Enter athletic director, legendary Badgers football coach, almost-Packers head coach (a story for another day) and Hall of Famer Barry Alvarez. Alvarez vowed to coach the Badgers for the bowl game. He was facing a familiar opponent – his Badgers team had beaten the Cardinal in the 2000 Rose Bowl Game.

Stanford bottled up Badgers running back and Heisman Trophy finalist Montee Ball and won 20-14. The victory was Shaw’s first bowl win as head coach, and made him the first African-American to win a Rose Bowl or BCS game.

In David Shaw’s own words

As the head coach of the biggest college football program near Silicon Valley, it’s not all that surprising that Shaw has given a TED Talk.

In the speech, he answered an interesting question: Is Stanford football changing the world? His answer and commentary on coaching and life is worth watching.
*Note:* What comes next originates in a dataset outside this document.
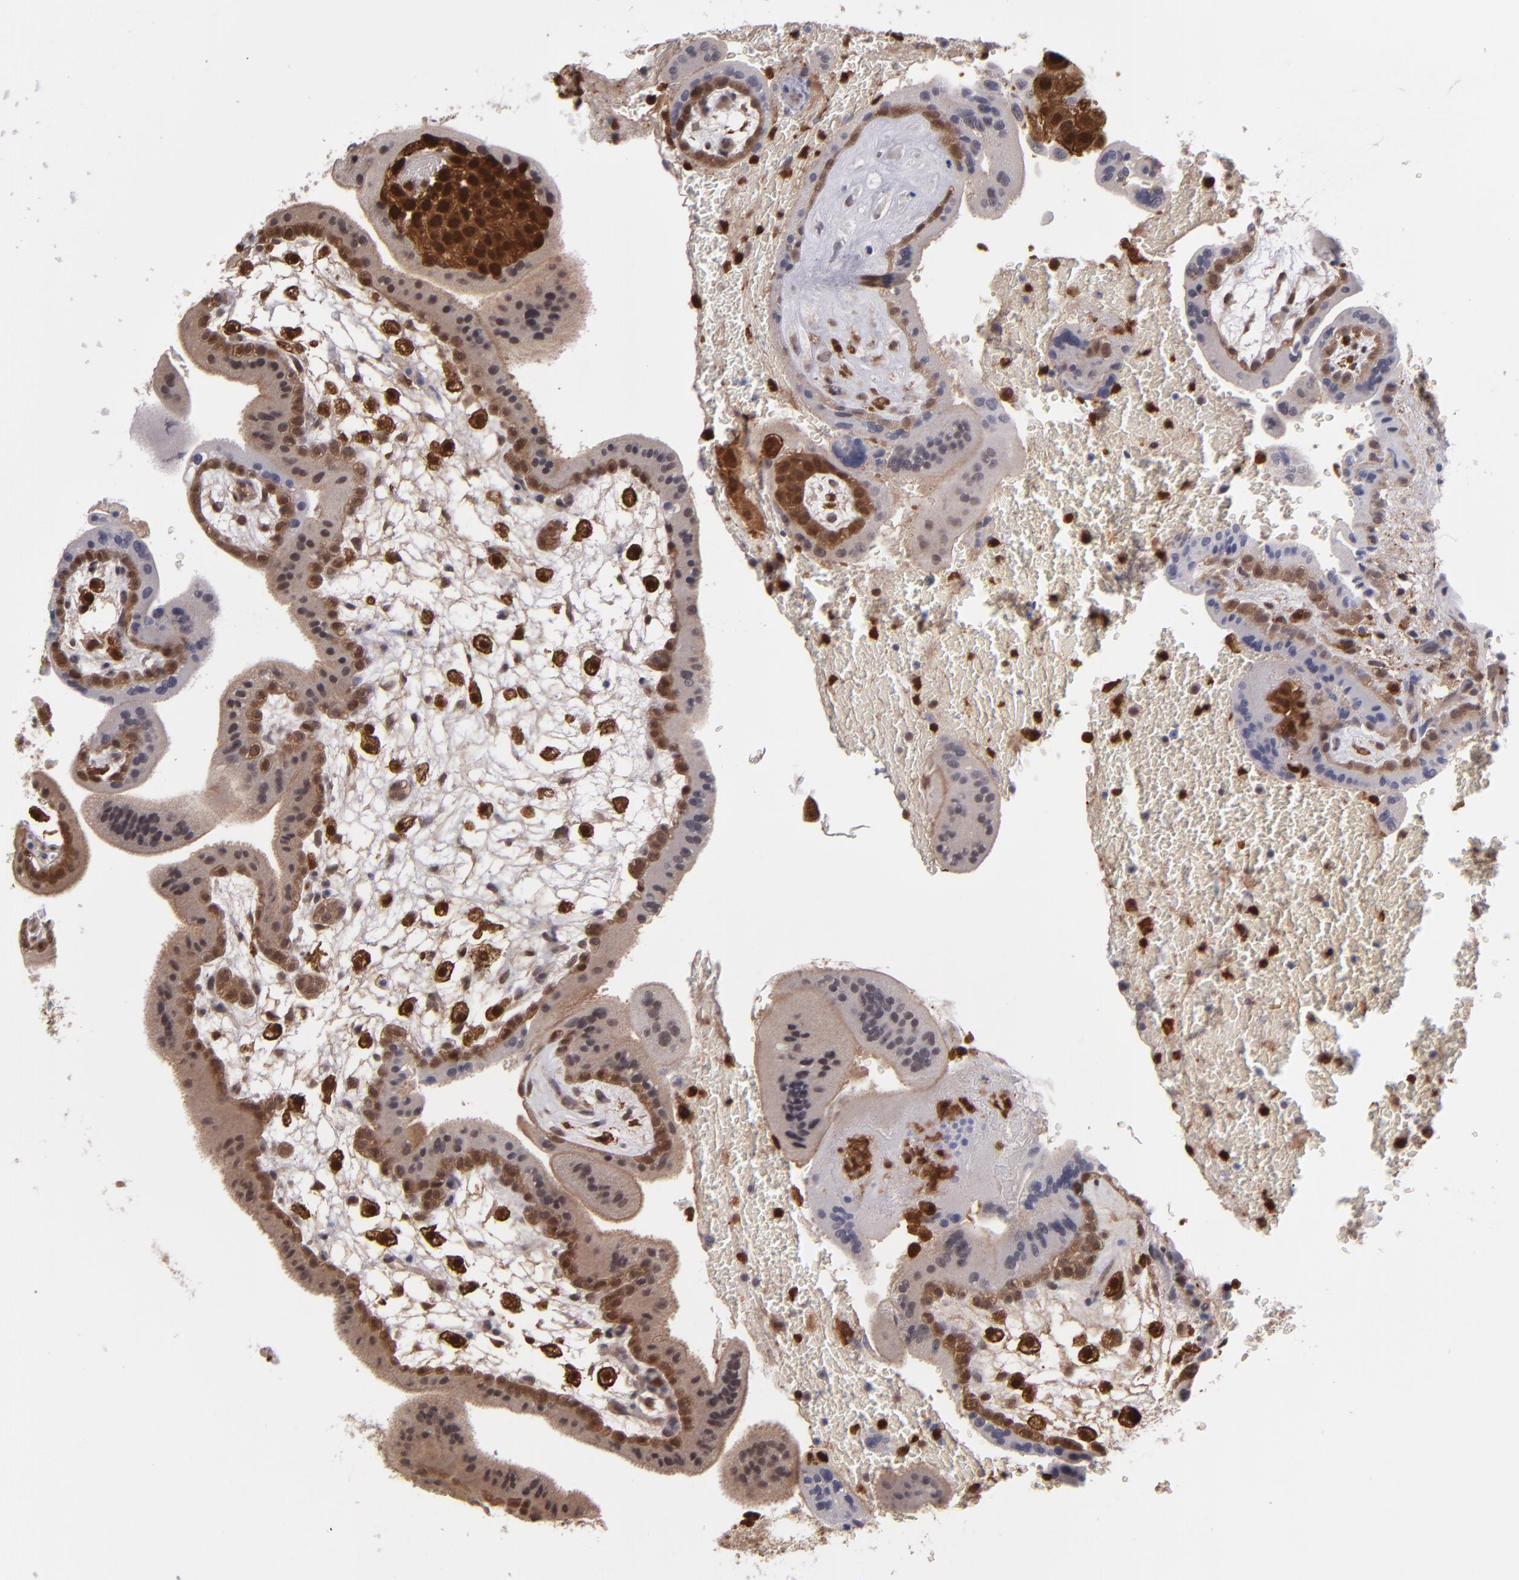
{"staining": {"intensity": "strong", "quantity": ">75%", "location": "cytoplasmic/membranous,nuclear"}, "tissue": "placenta", "cell_type": "Decidual cells", "image_type": "normal", "snomed": [{"axis": "morphology", "description": "Normal tissue, NOS"}, {"axis": "topography", "description": "Placenta"}], "caption": "Protein expression analysis of normal placenta exhibits strong cytoplasmic/membranous,nuclear staining in approximately >75% of decidual cells.", "gene": "GRB2", "patient": {"sex": "female", "age": 35}}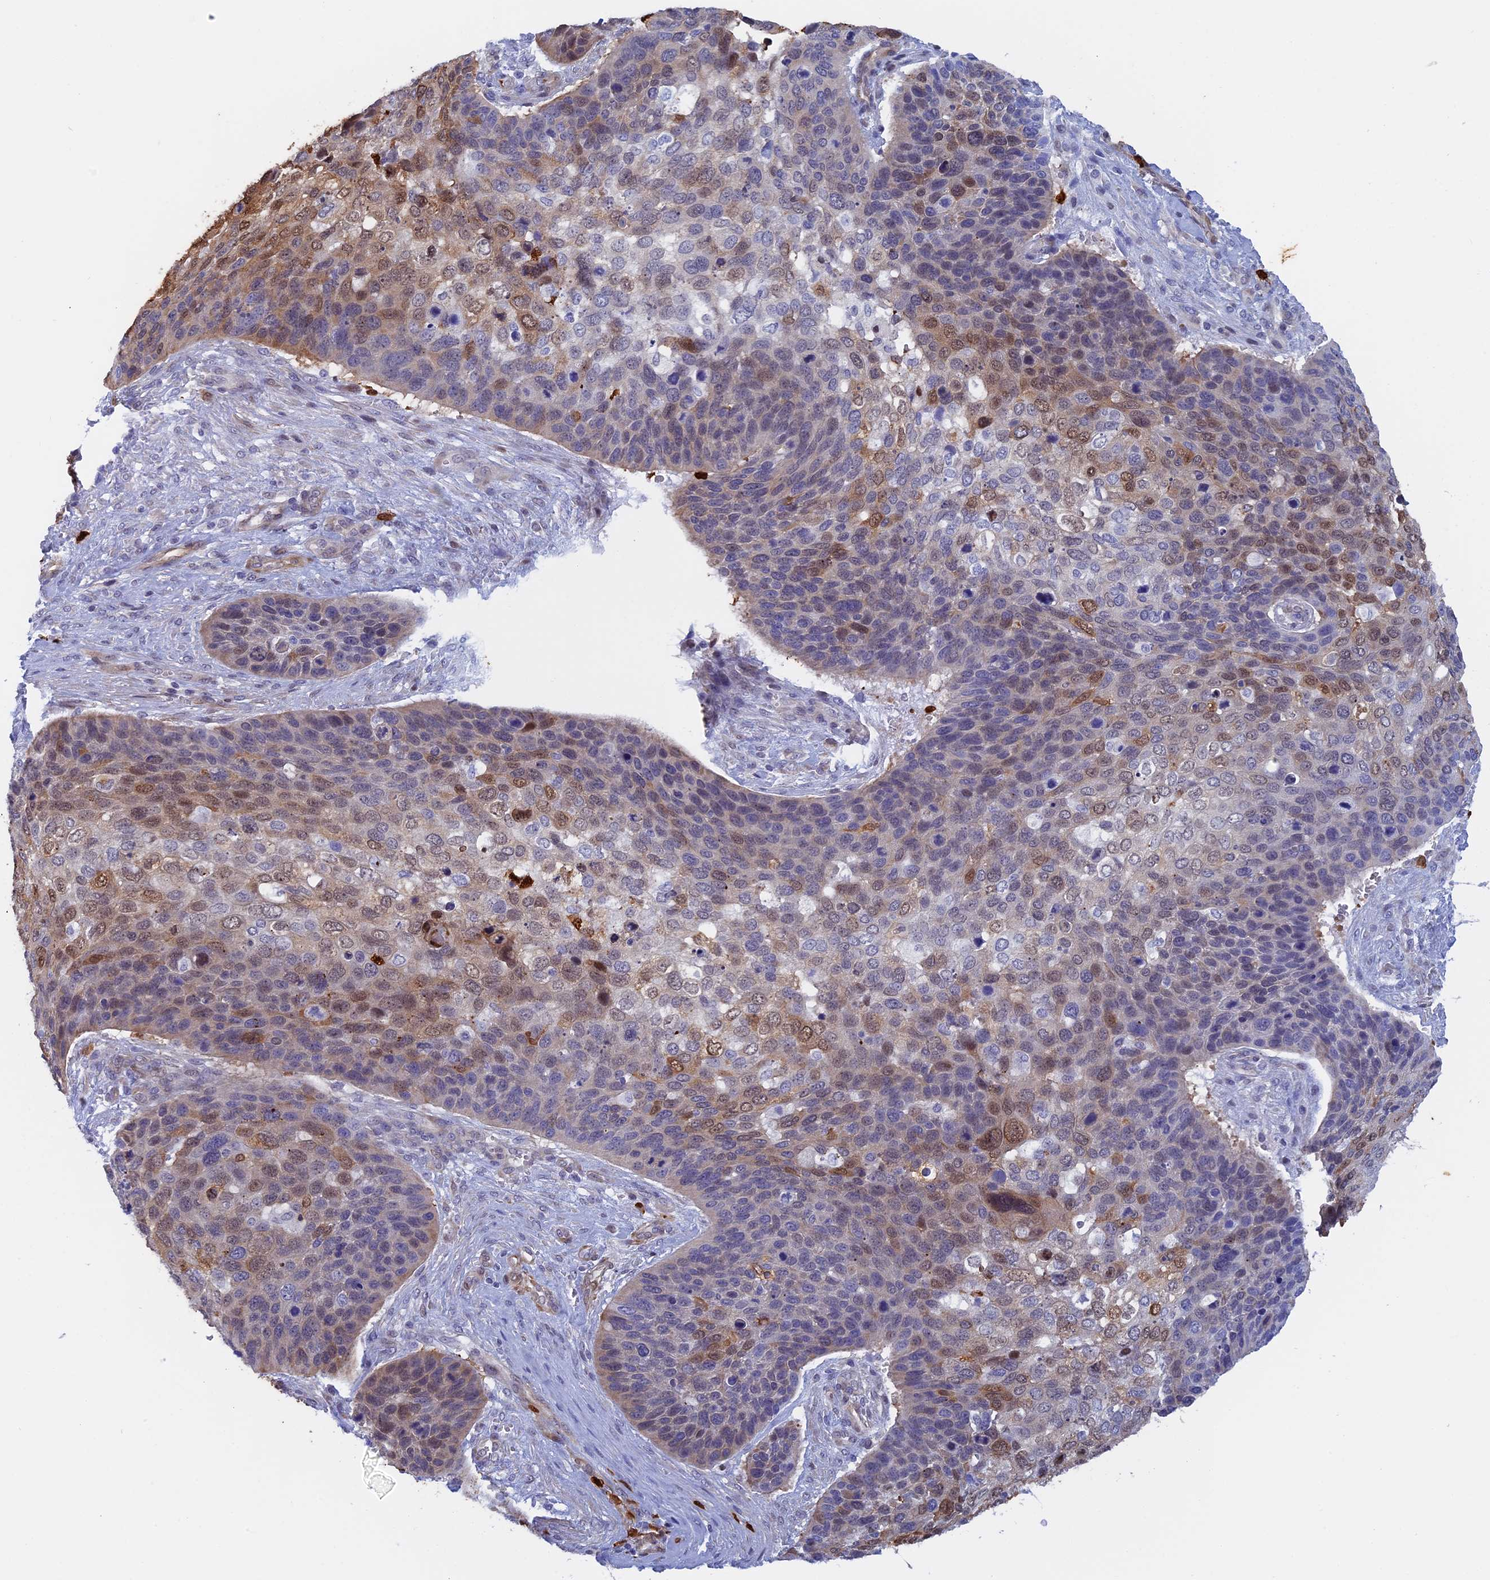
{"staining": {"intensity": "moderate", "quantity": "<25%", "location": "cytoplasmic/membranous,nuclear"}, "tissue": "skin cancer", "cell_type": "Tumor cells", "image_type": "cancer", "snomed": [{"axis": "morphology", "description": "Basal cell carcinoma"}, {"axis": "topography", "description": "Skin"}], "caption": "Skin cancer (basal cell carcinoma) was stained to show a protein in brown. There is low levels of moderate cytoplasmic/membranous and nuclear expression in approximately <25% of tumor cells.", "gene": "SLC26A1", "patient": {"sex": "female", "age": 74}}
What are the chances David Shaw is the next Packers head coach?

Jon’s Rating: 0/5

People are wont to draw subliminal connections between David Shaw and Jim Harbaugh, his predecessor at Stanford. But Shaw is no Harbaugh, at least not when it comes to switching jobs.

After experiencing the early-career job churn common to football coaches, Shaw has posted up at Stanford and shows no interest in leaving. Seriously, just ask him. His name has come up in connection with NFL jobs in 2018 and 2017 and 2016 and 2015, and each time the answer from Shaw has been exactly the same: “Thanks, but no thanks.”

Shaw seems perfectly comfortable doing what he’s doing: cashing big checks from Stanford, winning the vast majority of his games, and appearing in a bowl game in a warm-weather state. And really, why shouldn’t he be?

Gary’s Rating: 0/5

The job security afforded to David Shaw at Stanford is a luxury no NFL team can match. Few high-profile college football programs do not lower their academic standards to accept recruits with sub-par grades. To play football at Stanford, you first must be the intellectual equal of the university’s students. That Shaw is able to put together winning records is a testament to his pedigree as a coach, and it’s why he’s often brought up in coaching searches.

Green Bay’s head coaching opening is an attractive job, but the sacrifices a coach like Shaw would make include a significant step down in job security, greater performance scrutiny, and a higher bar for success. Shaw makes a reported $6 million annually – the same as McCarthy did in his final season.

There are never any guarantees in life. If David Shaw coaches in the NFL again, he may not be as successful as he is at Stanford. Given the comfortable situation he has in Palo Alto, it’s unlikely he moves east to Wisconsin.